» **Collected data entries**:
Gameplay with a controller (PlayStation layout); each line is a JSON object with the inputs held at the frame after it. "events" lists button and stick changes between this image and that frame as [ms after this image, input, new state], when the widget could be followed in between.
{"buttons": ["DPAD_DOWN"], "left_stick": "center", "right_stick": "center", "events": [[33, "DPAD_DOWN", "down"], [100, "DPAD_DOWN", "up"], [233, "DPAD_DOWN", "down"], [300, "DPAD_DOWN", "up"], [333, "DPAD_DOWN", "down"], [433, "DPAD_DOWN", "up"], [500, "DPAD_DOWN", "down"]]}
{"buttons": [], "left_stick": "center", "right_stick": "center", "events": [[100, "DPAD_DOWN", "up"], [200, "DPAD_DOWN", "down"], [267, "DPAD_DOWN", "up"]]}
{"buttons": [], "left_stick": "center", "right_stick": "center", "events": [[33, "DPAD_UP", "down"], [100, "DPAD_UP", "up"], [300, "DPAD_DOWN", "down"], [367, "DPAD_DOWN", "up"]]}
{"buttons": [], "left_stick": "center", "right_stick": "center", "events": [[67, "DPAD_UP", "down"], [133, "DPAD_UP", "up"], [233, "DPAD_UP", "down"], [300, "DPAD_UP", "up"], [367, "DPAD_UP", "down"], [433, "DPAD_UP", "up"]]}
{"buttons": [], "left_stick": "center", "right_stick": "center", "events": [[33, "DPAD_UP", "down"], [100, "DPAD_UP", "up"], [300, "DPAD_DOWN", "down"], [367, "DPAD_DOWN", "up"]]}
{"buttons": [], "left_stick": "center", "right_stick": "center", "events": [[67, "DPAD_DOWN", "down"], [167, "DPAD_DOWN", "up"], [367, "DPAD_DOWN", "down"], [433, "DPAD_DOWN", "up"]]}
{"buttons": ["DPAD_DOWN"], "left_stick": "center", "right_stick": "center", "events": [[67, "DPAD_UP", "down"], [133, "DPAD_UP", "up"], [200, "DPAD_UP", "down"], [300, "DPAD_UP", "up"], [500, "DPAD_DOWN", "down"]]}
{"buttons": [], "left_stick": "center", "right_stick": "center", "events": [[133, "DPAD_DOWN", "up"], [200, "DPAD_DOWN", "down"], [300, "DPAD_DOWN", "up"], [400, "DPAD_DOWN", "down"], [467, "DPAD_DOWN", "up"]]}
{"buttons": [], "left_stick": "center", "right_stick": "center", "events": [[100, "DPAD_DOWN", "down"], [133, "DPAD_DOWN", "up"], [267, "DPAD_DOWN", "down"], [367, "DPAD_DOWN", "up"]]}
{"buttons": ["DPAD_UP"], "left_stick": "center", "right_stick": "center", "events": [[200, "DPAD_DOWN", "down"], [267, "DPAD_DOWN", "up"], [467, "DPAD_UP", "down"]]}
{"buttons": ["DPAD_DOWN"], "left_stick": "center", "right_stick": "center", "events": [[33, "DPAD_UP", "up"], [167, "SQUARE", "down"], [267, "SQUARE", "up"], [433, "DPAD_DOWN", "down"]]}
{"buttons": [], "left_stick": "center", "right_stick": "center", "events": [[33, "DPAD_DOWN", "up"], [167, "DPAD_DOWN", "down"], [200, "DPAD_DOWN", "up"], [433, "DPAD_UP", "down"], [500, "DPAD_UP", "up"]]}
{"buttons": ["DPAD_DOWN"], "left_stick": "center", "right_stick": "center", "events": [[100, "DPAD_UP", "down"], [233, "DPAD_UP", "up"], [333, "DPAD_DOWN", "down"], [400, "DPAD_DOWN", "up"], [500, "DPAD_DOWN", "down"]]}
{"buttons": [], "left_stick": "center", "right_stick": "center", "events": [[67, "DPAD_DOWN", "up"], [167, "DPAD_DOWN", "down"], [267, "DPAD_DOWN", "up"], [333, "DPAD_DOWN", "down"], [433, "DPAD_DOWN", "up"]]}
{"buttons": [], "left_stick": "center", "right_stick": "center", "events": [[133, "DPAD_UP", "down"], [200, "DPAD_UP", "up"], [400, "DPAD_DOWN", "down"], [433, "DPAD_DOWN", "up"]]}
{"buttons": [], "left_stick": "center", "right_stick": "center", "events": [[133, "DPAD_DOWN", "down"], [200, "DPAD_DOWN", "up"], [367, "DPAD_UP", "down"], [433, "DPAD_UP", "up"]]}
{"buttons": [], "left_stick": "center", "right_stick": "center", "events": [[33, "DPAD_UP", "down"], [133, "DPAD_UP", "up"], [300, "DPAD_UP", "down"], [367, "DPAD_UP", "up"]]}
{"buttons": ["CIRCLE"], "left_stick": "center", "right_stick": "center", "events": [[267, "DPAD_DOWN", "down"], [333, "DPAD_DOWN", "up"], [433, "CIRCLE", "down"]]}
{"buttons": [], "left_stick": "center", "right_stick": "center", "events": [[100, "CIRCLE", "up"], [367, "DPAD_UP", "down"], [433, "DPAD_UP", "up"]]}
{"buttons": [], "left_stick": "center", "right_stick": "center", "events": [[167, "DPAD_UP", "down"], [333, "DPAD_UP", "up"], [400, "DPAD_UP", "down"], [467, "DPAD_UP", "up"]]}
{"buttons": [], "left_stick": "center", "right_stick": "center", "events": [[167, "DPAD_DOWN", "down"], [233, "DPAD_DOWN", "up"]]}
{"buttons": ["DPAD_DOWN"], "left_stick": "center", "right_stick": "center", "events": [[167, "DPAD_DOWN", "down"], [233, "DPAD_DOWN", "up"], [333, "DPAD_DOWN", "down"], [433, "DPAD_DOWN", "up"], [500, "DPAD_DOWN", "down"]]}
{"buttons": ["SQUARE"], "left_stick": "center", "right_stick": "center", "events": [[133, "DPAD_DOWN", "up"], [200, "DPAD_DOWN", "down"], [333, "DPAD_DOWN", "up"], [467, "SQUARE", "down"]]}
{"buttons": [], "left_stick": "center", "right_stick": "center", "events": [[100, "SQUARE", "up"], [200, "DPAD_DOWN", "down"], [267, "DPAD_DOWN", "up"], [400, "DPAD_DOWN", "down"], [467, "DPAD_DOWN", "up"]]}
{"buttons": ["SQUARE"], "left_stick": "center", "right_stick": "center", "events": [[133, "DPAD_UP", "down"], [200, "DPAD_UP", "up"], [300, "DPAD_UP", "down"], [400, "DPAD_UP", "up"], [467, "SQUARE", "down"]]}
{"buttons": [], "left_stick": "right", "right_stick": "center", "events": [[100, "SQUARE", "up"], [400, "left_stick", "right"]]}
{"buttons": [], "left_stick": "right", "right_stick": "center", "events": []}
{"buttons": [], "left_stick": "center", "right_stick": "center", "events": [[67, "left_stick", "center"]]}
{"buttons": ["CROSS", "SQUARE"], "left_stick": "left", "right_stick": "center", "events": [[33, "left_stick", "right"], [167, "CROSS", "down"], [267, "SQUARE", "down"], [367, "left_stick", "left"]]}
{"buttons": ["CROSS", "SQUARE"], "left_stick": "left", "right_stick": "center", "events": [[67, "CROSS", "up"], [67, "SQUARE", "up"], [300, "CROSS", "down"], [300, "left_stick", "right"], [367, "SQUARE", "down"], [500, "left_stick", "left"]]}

» **Work instructions**: Please return the records above in their exact form.

» **Task result**:
Gameplay with a controller (PlayStation layout); each line is a JSON object with the inputs held at the frame after it. "events" lists button and stick changes between this image and that frame as [ms after this image, input, new state], when the widget could be followed in between.
{"buttons": ["DPAD_DOWN"], "left_stick": "center", "right_stick": "center", "events": [[33, "DPAD_DOWN", "down"], [100, "DPAD_DOWN", "up"], [233, "DPAD_DOWN", "down"], [300, "DPAD_DOWN", "up"], [333, "DPAD_DOWN", "down"], [433, "DPAD_DOWN", "up"], [500, "DPAD_DOWN", "down"]]}
{"buttons": [], "left_stick": "center", "right_stick": "center", "events": [[100, "DPAD_DOWN", "up"], [200, "DPAD_DOWN", "down"], [267, "DPAD_DOWN", "up"]]}
{"buttons": [], "left_stick": "center", "right_stick": "center", "events": [[33, "DPAD_UP", "down"], [100, "DPAD_UP", "up"], [300, "DPAD_DOWN", "down"], [367, "DPAD_DOWN", "up"]]}
{"buttons": [], "left_stick": "center", "right_stick": "center", "events": [[67, "DPAD_UP", "down"], [133, "DPAD_UP", "up"], [233, "DPAD_UP", "down"], [300, "DPAD_UP", "up"], [367, "DPAD_UP", "down"], [433, "DPAD_UP", "up"]]}
{"buttons": [], "left_stick": "center", "right_stick": "center", "events": [[33, "DPAD_UP", "down"], [100, "DPAD_UP", "up"], [300, "DPAD_DOWN", "down"], [367, "DPAD_DOWN", "up"]]}
{"buttons": [], "left_stick": "center", "right_stick": "center", "events": [[67, "DPAD_DOWN", "down"], [167, "DPAD_DOWN", "up"], [367, "DPAD_DOWN", "down"], [433, "DPAD_DOWN", "up"]]}
{"buttons": ["DPAD_DOWN"], "left_stick": "center", "right_stick": "center", "events": [[67, "DPAD_UP", "down"], [133, "DPAD_UP", "up"], [200, "DPAD_UP", "down"], [300, "DPAD_UP", "up"], [500, "DPAD_DOWN", "down"]]}
{"buttons": [], "left_stick": "center", "right_stick": "center", "events": [[133, "DPAD_DOWN", "up"], [200, "DPAD_DOWN", "down"], [300, "DPAD_DOWN", "up"], [400, "DPAD_DOWN", "down"], [467, "DPAD_DOWN", "up"]]}
{"buttons": [], "left_stick": "center", "right_stick": "center", "events": [[100, "DPAD_DOWN", "down"], [133, "DPAD_DOWN", "up"], [267, "DPAD_DOWN", "down"], [367, "DPAD_DOWN", "up"]]}
{"buttons": ["DPAD_UP"], "left_stick": "center", "right_stick": "center", "events": [[200, "DPAD_DOWN", "down"], [267, "DPAD_DOWN", "up"], [467, "DPAD_UP", "down"]]}
{"buttons": ["DPAD_DOWN"], "left_stick": "center", "right_stick": "center", "events": [[33, "DPAD_UP", "up"], [167, "SQUARE", "down"], [267, "SQUARE", "up"], [433, "DPAD_DOWN", "down"]]}
{"buttons": [], "left_stick": "center", "right_stick": "center", "events": [[33, "DPAD_DOWN", "up"], [167, "DPAD_DOWN", "down"], [200, "DPAD_DOWN", "up"], [433, "DPAD_UP", "down"], [500, "DPAD_UP", "up"]]}
{"buttons": ["DPAD_DOWN"], "left_stick": "center", "right_stick": "center", "events": [[100, "DPAD_UP", "down"], [233, "DPAD_UP", "up"], [333, "DPAD_DOWN", "down"], [400, "DPAD_DOWN", "up"], [500, "DPAD_DOWN", "down"]]}
{"buttons": [], "left_stick": "center", "right_stick": "center", "events": [[67, "DPAD_DOWN", "up"], [167, "DPAD_DOWN", "down"], [267, "DPAD_DOWN", "up"], [333, "DPAD_DOWN", "down"], [433, "DPAD_DOWN", "up"]]}
{"buttons": [], "left_stick": "center", "right_stick": "center", "events": [[133, "DPAD_UP", "down"], [200, "DPAD_UP", "up"], [400, "DPAD_DOWN", "down"], [433, "DPAD_DOWN", "up"]]}
{"buttons": [], "left_stick": "center", "right_stick": "center", "events": [[133, "DPAD_DOWN", "down"], [200, "DPAD_DOWN", "up"], [367, "DPAD_UP", "down"], [433, "DPAD_UP", "up"]]}
{"buttons": [], "left_stick": "center", "right_stick": "center", "events": [[33, "DPAD_UP", "down"], [133, "DPAD_UP", "up"], [300, "DPAD_UP", "down"], [367, "DPAD_UP", "up"]]}
{"buttons": ["CIRCLE"], "left_stick": "center", "right_stick": "center", "events": [[267, "DPAD_DOWN", "down"], [333, "DPAD_DOWN", "up"], [433, "CIRCLE", "down"]]}
{"buttons": [], "left_stick": "center", "right_stick": "center", "events": [[100, "CIRCLE", "up"], [367, "DPAD_UP", "down"], [433, "DPAD_UP", "up"]]}
{"buttons": [], "left_stick": "center", "right_stick": "center", "events": [[167, "DPAD_UP", "down"], [333, "DPAD_UP", "up"], [400, "DPAD_UP", "down"], [467, "DPAD_UP", "up"]]}
{"buttons": [], "left_stick": "center", "right_stick": "center", "events": [[167, "DPAD_DOWN", "down"], [233, "DPAD_DOWN", "up"]]}
{"buttons": ["DPAD_DOWN"], "left_stick": "center", "right_stick": "center", "events": [[167, "DPAD_DOWN", "down"], [233, "DPAD_DOWN", "up"], [333, "DPAD_DOWN", "down"], [433, "DPAD_DOWN", "up"], [500, "DPAD_DOWN", "down"]]}
{"buttons": ["SQUARE"], "left_stick": "center", "right_stick": "center", "events": [[133, "DPAD_DOWN", "up"], [200, "DPAD_DOWN", "down"], [333, "DPAD_DOWN", "up"], [467, "SQUARE", "down"]]}
{"buttons": [], "left_stick": "center", "right_stick": "center", "events": [[100, "SQUARE", "up"], [200, "DPAD_DOWN", "down"], [267, "DPAD_DOWN", "up"], [400, "DPAD_DOWN", "down"], [467, "DPAD_DOWN", "up"]]}
{"buttons": ["SQUARE"], "left_stick": "center", "right_stick": "center", "events": [[133, "DPAD_UP", "down"], [200, "DPAD_UP", "up"], [300, "DPAD_UP", "down"], [400, "DPAD_UP", "up"], [467, "SQUARE", "down"]]}
{"buttons": [], "left_stick": "right", "right_stick": "center", "events": [[100, "SQUARE", "up"], [400, "left_stick", "right"]]}
{"buttons": [], "left_stick": "right", "right_stick": "center", "events": []}
{"buttons": [], "left_stick": "center", "right_stick": "center", "events": [[67, "left_stick", "center"]]}
{"buttons": ["CROSS", "SQUARE"], "left_stick": "left", "right_stick": "center", "events": [[33, "left_stick", "right"], [167, "CROSS", "down"], [267, "SQUARE", "down"], [367, "left_stick", "left"]]}
{"buttons": ["CROSS", "SQUARE"], "left_stick": "left", "right_stick": "center", "events": [[67, "CROSS", "up"], [67, "SQUARE", "up"], [300, "CROSS", "down"], [300, "left_stick", "right"], [367, "SQUARE", "down"], [500, "left_stick", "left"]]}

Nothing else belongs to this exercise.